多元函数链式法则与反向传播算法的实例推演
反向传播算法基于多元函数链式法则,以下记录多元函数链式法则的证明与反向传播算法的实例推演。
多元复合函数的求导法则(多元链式法则)
定义
如果函数$u=\varphi(t)$及$v=\psi(t)$都在点$t$可导,函数$z = f(u,v)$在对应点$(u,v)$具有连续偏导数(重点),那么复合函数$z = f[\varphi(t),\psi(t)]$在点$t$可导,且有:
$\displaystyle \frac{\mathrm{d}z}{\mathrm{d}t} = \frac{\partial z}{\partial u}\frac{\mathrm{d}u}{\mathrm{d}t}+ \frac{\partial z}{\partial v}\frac{\mathrm{d}v}{\mathrm{d}t} $
证明
设$t$获得增量$\Delta t$,此时$u = \varphi(t),v = \psi(t)$的对应增量为$\Delta u,\Delta v$,由此,$z=f(u,v)$获得增量$\Delta z$。因为函数$z = f(u,v)$在点$(u,v)$有连续偏导数,于是全增量$\Delta z$可表示为(全微分的充分条件):
$\displaystyle\Delta z = \frac{\partial z}{\partial u}\Delta u+ \frac{\partial z}{\partial v}\Delta v+\varepsilon_1\Delta u+\varepsilon_2\Delta v$
这里有,当$\Delta u\to 0,\Delta v\to 0$时,有$\varepsilon_1\to0,\varepsilon_2\to 0$。
上式两边各除以$\Delta t$,得:
$\displaystyle\frac{\Delta z}{\Delta t} = \frac{\partial z}{\partial u}\frac{\Delta u}{\Delta t}+ \frac{\partial z}{\partial v}\frac{\Delta v}{\Delta t}+\varepsilon_1\frac{\Delta u}{\Delta t}+\varepsilon_2\frac{\Delta v}{\Delta t}$
于是,取极限$\Delta t\to0$,就有:
$\displaystyle \frac{\mathrm{d}z}{\mathrm{d}t} = \frac{\partial z}{\partial u}\frac{\mathrm{d}u}{\mathrm{d}t}+ \frac{\partial z}{\partial v}\frac{\mathrm{d}v}{\mathrm{d}t} $
得证。(主要功劳在于它有连续偏导数,于是有全微分,才能用来加)
而神经网络中的多元函数大多是仿射函数(Softmax不是,但是也符合可微条件),符合上述全微分的充分条件,所以可以使用反向传播来计算所有参数的梯度。
反向传播算法的实例推演
反向传播的过程与公式推导(点击链接)不难,主要就是运用上述的多元函数链式法则。
但是看完原理后,代码如何实现呢?有个疑问就是,第n层的一个参数$w$,要使用第n+1层所有相关导数的累加,假设需要累加$n$次;而第n+1层的相关导数,又要第n+2层的所有相关导数的相关导数的累加,假设累加$m$次。也就是说,对于第n层的这个参数的导数,仅通过两层就要计算$n\times m$次。如此嵌套下去,要进行的加和运算似乎是指数级上升,这样是肯定不行的。可以想到,某些中间结果需要暂存,以防止上述重复计算。以下直接举一个具体的例子来说明。
定义一个全连接网络,规模与各层激活函数如下图所示:
如图所示,神经网络使用MSE来作为损失函数。网络使用随机梯度下降,即每次传入一个样本。实际上,使用MSE时,批量梯度下降每次更新的梯度是批次中各个样本点梯度的简单相加,与随机梯度下降相比并没有其他复杂操作,所以这里只举随机梯度下降的为例。
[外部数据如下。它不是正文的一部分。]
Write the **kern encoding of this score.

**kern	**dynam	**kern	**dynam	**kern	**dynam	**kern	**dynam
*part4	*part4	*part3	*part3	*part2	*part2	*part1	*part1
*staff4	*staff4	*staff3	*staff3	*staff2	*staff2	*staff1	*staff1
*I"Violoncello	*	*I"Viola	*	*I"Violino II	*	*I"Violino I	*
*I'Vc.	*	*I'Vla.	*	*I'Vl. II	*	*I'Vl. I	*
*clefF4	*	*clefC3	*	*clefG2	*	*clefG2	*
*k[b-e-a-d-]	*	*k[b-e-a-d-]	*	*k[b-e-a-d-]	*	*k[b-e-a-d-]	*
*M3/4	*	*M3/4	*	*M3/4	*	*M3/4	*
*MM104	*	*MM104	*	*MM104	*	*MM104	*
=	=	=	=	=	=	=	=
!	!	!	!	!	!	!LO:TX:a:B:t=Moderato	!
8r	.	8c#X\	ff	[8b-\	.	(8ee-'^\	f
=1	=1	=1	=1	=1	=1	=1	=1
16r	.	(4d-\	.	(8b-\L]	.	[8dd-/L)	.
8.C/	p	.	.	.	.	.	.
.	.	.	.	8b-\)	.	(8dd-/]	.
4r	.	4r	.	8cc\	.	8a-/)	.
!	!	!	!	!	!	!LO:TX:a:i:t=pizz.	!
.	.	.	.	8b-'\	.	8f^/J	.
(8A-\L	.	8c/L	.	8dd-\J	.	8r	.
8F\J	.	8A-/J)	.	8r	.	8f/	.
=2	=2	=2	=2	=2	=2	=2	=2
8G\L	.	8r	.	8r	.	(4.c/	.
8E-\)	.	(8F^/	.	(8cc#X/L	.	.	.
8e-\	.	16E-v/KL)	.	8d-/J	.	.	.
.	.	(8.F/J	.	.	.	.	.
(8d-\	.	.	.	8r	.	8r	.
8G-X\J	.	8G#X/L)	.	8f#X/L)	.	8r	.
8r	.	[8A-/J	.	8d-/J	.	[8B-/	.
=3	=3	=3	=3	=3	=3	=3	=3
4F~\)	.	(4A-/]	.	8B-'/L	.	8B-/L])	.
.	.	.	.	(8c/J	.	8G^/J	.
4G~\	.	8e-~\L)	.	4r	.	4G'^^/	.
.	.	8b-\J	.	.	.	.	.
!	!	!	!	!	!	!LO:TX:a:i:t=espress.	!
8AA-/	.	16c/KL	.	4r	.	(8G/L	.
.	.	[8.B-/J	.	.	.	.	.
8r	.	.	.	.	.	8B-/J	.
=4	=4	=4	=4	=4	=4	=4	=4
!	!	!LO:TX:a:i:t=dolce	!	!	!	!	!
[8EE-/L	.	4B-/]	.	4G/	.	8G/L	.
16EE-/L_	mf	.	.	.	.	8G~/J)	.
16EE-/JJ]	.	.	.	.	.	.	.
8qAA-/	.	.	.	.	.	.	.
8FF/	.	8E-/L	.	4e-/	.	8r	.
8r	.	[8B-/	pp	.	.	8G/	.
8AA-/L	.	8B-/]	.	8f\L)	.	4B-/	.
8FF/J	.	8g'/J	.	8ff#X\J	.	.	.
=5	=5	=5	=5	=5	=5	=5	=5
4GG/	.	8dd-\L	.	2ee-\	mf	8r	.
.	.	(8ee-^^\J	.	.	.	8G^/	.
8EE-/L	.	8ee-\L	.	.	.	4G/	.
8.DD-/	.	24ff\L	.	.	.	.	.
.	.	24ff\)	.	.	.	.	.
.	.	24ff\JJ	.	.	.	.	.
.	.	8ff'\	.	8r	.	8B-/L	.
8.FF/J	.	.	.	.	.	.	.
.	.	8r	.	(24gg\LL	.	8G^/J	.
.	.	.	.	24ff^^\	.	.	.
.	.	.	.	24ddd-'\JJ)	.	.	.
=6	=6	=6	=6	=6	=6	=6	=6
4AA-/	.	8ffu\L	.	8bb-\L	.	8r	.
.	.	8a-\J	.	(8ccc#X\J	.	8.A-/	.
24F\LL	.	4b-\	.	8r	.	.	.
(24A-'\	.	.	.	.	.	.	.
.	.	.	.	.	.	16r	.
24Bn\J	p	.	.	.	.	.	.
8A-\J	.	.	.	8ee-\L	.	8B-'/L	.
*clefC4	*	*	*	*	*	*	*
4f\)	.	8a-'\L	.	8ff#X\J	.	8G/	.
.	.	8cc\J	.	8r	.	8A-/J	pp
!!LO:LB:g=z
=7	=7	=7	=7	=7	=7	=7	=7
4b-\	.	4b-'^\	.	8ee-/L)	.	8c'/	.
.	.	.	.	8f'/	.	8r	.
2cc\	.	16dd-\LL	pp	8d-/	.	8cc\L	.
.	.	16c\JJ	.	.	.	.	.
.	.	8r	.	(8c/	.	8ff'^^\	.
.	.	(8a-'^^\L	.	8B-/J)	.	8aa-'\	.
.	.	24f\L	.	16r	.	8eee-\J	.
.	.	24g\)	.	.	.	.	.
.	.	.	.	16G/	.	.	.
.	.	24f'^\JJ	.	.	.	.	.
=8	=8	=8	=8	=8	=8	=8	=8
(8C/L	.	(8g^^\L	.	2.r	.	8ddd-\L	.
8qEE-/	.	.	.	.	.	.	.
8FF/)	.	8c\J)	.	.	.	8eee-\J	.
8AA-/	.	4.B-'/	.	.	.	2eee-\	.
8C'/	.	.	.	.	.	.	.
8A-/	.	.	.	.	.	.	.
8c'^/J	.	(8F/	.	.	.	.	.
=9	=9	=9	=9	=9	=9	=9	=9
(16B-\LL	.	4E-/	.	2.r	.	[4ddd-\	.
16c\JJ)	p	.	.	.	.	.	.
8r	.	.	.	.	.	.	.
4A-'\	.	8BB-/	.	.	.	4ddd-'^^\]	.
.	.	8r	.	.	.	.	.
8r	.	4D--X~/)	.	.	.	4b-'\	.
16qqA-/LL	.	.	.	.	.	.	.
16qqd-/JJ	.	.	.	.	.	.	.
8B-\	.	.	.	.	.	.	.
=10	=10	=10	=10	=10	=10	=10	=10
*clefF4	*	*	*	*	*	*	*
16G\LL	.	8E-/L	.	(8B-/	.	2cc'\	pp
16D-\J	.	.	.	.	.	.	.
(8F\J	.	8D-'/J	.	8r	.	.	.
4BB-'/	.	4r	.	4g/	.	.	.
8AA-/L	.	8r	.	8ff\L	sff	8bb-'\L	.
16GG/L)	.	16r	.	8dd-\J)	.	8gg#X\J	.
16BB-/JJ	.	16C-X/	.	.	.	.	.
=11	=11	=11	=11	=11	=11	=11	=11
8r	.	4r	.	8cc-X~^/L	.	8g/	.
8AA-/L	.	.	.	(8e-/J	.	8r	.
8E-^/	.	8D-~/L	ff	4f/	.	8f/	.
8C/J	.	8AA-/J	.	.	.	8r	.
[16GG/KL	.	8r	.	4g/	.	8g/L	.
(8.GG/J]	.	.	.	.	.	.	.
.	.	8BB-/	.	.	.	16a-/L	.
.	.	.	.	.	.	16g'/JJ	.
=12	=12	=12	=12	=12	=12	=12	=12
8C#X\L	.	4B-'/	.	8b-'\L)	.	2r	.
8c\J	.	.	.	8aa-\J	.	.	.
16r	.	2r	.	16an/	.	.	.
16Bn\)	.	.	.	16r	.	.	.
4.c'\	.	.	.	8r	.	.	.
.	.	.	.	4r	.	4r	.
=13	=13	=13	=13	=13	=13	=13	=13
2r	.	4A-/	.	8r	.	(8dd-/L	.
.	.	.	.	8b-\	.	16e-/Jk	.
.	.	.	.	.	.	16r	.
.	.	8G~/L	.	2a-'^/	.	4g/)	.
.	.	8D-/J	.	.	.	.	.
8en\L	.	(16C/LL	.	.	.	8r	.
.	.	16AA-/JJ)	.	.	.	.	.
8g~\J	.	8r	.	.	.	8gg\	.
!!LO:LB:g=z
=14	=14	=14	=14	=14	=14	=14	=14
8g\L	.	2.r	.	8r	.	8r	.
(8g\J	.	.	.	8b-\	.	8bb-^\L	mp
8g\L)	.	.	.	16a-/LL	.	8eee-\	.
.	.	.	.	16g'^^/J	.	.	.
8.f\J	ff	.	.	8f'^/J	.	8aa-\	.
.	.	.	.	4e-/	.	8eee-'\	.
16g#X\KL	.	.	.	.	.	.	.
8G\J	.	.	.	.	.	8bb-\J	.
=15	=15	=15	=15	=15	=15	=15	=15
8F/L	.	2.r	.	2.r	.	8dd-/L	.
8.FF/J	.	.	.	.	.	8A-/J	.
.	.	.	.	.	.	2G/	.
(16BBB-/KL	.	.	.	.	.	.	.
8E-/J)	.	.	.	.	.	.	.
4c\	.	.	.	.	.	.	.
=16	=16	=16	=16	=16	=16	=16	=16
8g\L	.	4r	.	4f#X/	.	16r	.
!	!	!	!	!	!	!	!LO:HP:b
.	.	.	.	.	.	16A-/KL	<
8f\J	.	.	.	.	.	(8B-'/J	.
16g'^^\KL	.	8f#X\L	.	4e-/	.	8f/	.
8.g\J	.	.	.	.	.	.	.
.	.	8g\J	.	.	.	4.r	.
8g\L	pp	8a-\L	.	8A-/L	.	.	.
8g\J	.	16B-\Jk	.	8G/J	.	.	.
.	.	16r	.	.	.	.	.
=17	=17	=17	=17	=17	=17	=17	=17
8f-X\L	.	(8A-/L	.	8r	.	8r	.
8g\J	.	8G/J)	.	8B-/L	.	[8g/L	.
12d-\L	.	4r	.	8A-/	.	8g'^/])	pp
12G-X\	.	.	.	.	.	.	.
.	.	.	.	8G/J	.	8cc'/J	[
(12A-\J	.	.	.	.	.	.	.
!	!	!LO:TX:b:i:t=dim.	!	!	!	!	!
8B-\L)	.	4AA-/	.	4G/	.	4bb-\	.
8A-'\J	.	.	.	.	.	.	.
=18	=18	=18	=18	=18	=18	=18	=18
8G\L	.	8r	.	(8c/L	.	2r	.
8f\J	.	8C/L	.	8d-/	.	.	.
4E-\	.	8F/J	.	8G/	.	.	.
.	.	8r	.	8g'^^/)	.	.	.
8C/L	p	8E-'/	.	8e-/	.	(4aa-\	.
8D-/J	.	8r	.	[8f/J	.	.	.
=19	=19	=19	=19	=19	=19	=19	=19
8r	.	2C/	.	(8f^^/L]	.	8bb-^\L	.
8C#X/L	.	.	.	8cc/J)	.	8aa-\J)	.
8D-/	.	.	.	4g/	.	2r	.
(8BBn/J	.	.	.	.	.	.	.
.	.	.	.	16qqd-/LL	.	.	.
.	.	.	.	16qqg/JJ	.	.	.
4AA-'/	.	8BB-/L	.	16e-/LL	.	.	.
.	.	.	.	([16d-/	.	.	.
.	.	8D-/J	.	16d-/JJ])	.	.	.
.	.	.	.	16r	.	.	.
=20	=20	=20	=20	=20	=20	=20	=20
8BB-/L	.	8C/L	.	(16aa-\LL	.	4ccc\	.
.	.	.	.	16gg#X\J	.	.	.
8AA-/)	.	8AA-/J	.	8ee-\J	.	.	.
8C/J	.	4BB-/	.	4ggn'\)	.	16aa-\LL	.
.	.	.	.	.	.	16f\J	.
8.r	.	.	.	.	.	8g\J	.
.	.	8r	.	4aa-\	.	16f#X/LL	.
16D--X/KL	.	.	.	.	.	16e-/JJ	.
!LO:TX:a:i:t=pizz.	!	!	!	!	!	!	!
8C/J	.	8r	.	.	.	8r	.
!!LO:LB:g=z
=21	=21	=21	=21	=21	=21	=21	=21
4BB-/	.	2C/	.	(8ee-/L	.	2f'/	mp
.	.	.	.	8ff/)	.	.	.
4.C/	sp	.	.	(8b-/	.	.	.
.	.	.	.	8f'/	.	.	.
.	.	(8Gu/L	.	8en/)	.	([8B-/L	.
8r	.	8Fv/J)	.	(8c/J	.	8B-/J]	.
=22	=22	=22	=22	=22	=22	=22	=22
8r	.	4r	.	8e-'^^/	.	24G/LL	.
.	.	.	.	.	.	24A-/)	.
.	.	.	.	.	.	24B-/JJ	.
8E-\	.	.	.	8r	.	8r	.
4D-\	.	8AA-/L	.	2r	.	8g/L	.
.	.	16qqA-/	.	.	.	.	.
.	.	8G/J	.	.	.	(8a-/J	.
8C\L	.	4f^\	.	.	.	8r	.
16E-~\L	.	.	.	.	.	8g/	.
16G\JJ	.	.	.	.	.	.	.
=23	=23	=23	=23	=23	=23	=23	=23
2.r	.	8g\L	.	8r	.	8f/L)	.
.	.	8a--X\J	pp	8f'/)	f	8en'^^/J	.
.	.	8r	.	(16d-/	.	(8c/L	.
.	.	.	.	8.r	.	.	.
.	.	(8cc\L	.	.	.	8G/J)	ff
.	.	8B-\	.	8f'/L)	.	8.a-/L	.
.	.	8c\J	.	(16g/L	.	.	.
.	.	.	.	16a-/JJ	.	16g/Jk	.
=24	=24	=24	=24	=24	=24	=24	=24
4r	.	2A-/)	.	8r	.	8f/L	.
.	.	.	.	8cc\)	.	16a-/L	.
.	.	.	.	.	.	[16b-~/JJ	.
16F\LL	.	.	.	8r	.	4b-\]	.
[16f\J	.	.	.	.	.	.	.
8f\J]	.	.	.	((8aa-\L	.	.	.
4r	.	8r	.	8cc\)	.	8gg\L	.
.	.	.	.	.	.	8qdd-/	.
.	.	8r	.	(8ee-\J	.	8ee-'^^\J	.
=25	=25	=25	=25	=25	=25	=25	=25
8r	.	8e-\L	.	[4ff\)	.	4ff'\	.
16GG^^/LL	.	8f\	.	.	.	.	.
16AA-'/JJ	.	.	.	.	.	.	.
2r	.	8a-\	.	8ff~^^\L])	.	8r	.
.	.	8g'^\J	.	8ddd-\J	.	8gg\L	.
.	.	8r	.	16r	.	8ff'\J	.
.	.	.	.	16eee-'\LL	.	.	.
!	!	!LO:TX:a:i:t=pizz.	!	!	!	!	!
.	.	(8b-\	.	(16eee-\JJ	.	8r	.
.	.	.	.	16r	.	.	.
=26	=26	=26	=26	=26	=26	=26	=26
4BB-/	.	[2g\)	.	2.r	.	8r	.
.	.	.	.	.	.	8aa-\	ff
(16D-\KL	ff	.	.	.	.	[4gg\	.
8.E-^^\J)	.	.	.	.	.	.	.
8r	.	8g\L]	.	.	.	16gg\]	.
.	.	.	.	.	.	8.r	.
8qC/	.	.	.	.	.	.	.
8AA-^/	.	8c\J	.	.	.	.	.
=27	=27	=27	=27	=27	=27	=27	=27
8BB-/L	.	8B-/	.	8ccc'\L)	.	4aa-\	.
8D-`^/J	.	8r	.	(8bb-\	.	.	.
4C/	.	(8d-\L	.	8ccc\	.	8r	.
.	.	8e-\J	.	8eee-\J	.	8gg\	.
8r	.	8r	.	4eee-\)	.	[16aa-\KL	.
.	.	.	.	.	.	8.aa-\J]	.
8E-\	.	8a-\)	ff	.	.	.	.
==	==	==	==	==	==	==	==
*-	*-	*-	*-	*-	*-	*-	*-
每一层的操作都已在图中标出。其中$x\in R^4,y\in R^3$分别是样本的特征向量和标记向量;$h\in R^5,g\in R^6,f\in R^3$分别是输入层、隐层、输出层的输出向量;$w^k,b^k$分别是第$k$层用于仿射运算的矩阵和偏置向量,$i^k$是仿射运算的结果;$\delta(x)$是ReLu激活函数(对向量元素进行的运算),$\sigma(x)$是Softmax激活函数(对向量进行的运算)。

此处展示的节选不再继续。